Cuba, land of Lyberty


Where else do you find vintage American cars running off Russian Lada engines, ration shops juxtaposed against gleaming colonial palaces, and revolutionary sloganeering drowned out by all-night parties?

Habaneros (inhabitants of Habana) love their city and it’s not difficult to see why. Amid the warm crystalline waters of the sparkling Caribbean, over 500 years of roller-coaster history have conspired to create one of Latin America’s most electric and culturally unique societies. The stomping ground for swashbuckling pirates, a heavily fortified slave port for the Spanish and a lucrative gambling capital for the North American Mafia, Habana has survived everything that has been thrown at it and still found time to innovate. At the forefront of modern Latino culture, Habana has spawned salsa and mambo, Havana Club rum and Cohiba cigars, mural painting and Che Guevara iconography… And the list goes on.

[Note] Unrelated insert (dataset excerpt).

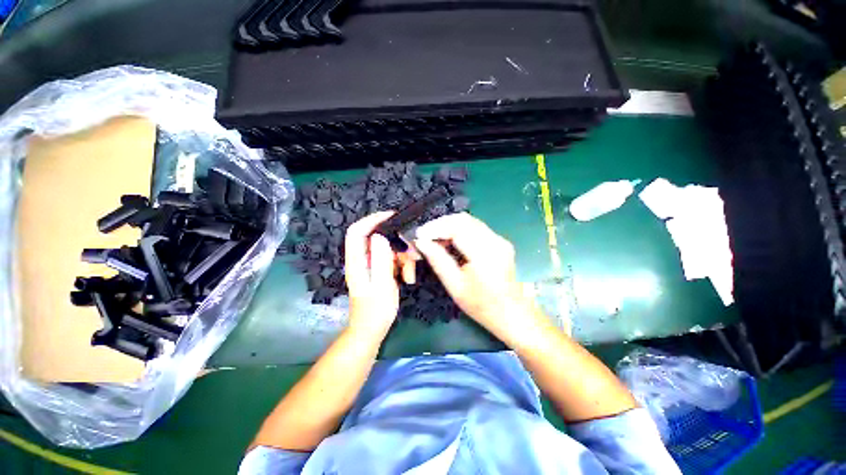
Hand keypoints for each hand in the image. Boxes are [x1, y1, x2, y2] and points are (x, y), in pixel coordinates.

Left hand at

But with its crumbling tenements and increasingly traffic-clogged streets, Habana is no conventional beauty. Despite boasting colonial edifices to rival Buenos Aires and a dramatic coastline to match California, the city lacks the jaw-dropping magnificence of Paris or the spectacular physical setting of Rio de Janeiro. Instead, a large part of Habana’s attraction lies in the visceral and the abstract. Walk the mildewed neighborhoods of Centro Habana or Vedado and you’ll soon pick up the scent – here a mysterious Santería ritual, there a couple of drummers pounding out a rumba beat. The ins and outs are often hard to define and the contradictions endlessly confusing – perhaps this is why Habana’s real essence is so difficult to pin down. Plenty of writers have had a try, though; Cuban intellectual Alejo Carpentier nicknamed Habana the ‘city of columns,’ Federico Lorca declared that he had spent the best days of his life there and Graham Greene concluded that Habana was a city where ‘anything was possible.’

But thorn or flower, Habana’s mesmerizing powers will quickly lure you in. The opportunities to lose yourself in the melee are limitless – take a guided tour around Habana Vieja’s enchanting colonial monuments, experience the pizzazz of a late-night cabaret show, stroll along the Malecón (Av de Maceo) as the waves crash over the sidewalk, or admire the skillful reconstruction job on a sleek, streamlined 1956 Cadillac.

Traditional sights aside, Habana’s greatest attraction is its earthy authenticity. This is no trussed-up tourist resort or cynically concocted amusement park. There are museums here, of course, along with beautifully preserved palaces, top-notch hotels and rather tasty restaurants. But walk a couple of blocks north of leafy Parque Central and you’ll suddenly find yourself on the set of a real-life Elia Kazan movie, a dusty 1950s time warp where workingclass mothers still go shopping with their hair in rollers and young kids play baseball in the street with sticks and rolled-up balls of plastic.

While 50 years of Socialism have taken their toll on Habana’s fragile social and economic fabric, the indomitable spirit of its citizens is a constant source of inspiration. In a society that invented camel buses, stretch Ladas and steaks made from grapefruit skin, survival is second nature and personal sacrifice almost a rite of passage. But how ever much you fall in love with this flawed yet utterly seductive city, capturing it in a sentence will always be a conundrum. ‘Habana is very much like a rose,’ said Fico Fellove in the movie The Lost City, ‘it has petals and it has thorns…so it depends on how you grab it. But in the end it always grabs you.’